Background:
The neurosurgical literature rarely describes managing open head injuries caused by machetes, although this is a common head injury in developing countries. We present our experience managing cranial machete injuries in Nicaragua over a 5-year period.
Methods:
A retrospective chart review identified patients admitted to a neurosurgery service for cranial machete injury.
Results:
Among 51 patients studied, the majority (n=42, 82%) presented with mild neurological deficits (Glasgow Coma Scale score ≥14). Non-depressed skull fracture (25/37, 68%) was the most common injury identified on skull radiography and pneumocephalus (15/29, 52%) was the most common injury identified with computed tomography. Overall, 38 patients (75%) underwent surgical intervention for 1 or more conditions, including laceration length ≥10 cm (n=20), open intracranial wound (n=8), pneumocephalus (n=7), cerebral contusion (n=6), intracranial hemorrhage (n=5), and depressed fracture (n=5). All patients received aggressive antibiotic therapy.
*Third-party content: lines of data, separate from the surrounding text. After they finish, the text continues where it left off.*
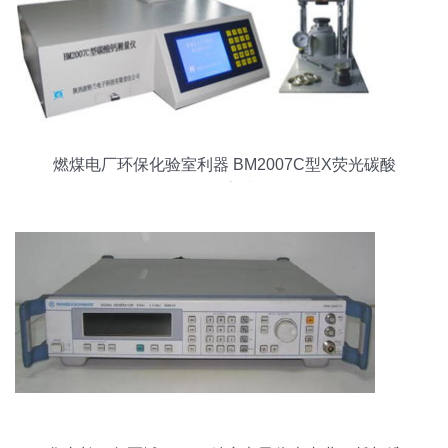
燃煤电厂环保化验室利器 BM2007C型X荧光碳酸
钙测量仪高清解析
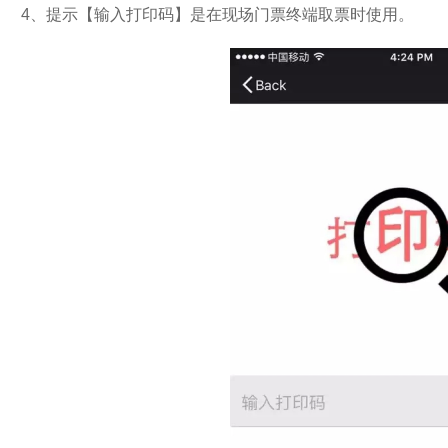
4、提示【输入打印码】是在现场门票终端取票时使用。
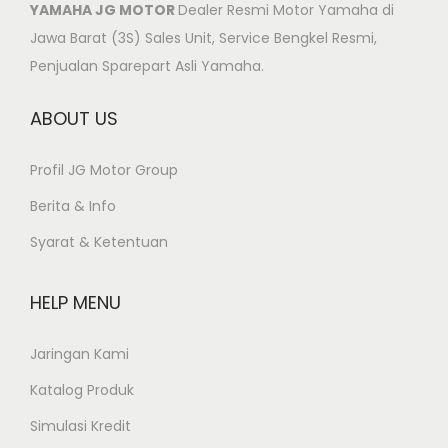
YAMAHA JG MOTOR
Dealer Resmi Motor Yamaha di
Jawa Barat (3S) Sales Unit, Service Bengkel Resmi,
Penjualan Sparepart Asli Yamaha.
ABOUT US
Profil JG Motor Group
Berita & Info
Syarat & Ketentuan
HELP MENU
Jaringan Kami
Katalog Produk
Simulasi Kredit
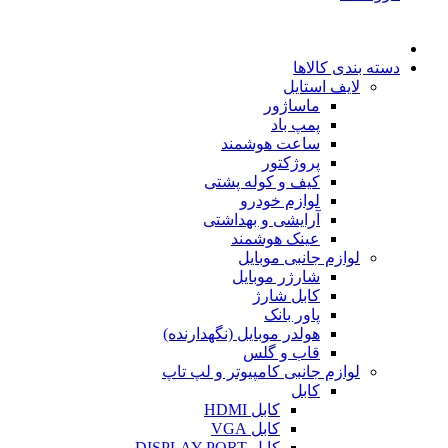
دسته بندی کالاها
لایف استایل
ماساژور
پمپ باد
ساعت هوشمند
پروژکتور
کیف و کوله پشتی
لوازم خودرو
آرایشی و بهداشتی
عینک هوشمند
لوازم جانبی موبایل
شارژر موبایل
کابل شارژ
پاور بانک
هولدر موبایل (نگهدارنده)
قاب و گلس
لوازم جانبی کامپیوتر و لپ تاپ
کابل
کابل HDMI
کابل VGA
کابل DISPLAY PORT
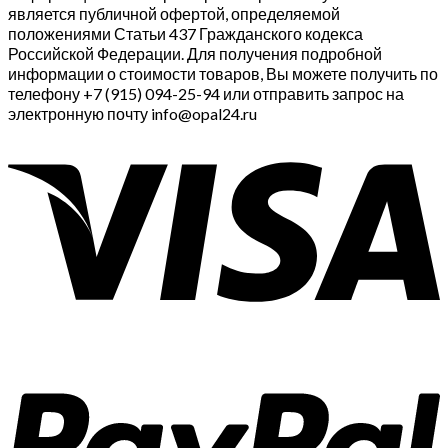
является публичной офертой, определяемой
положениями Статьи 437 Гражданского кодекса
Российской Федерации. Для получения подробной
информации о стоимости товаров, Вы можете получить по
телефону +7 (915) 094-25-94 или отправить запрос на
электронную почту info@opal24.ru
Patients without intracranial injury received a 7-day course of intravenous ceftriaxone, followed by a 10-day course of oral ciprofloxacin. Patients with violation of the dura received a 7- to 14-day course of intravenous metronidazole, ceftriaxone, and vancomycin, followed by a 10-day course of oral ciprofloxacin. Postoperative complications included a visible skull defect (n=6), infection (n=3), and unspecified neurological (n=2) and mixed (n=1) complications. At discharge, most patients had only minimal disabilities (n=47 [92%]). In-hospital mortality rate was zero.
Conclusions:
An aggressive approach to managing open head injury caused by machete yields good outcomes, with the majority of patients experiencing minimal disability at hospital discharge and a low rate of infection.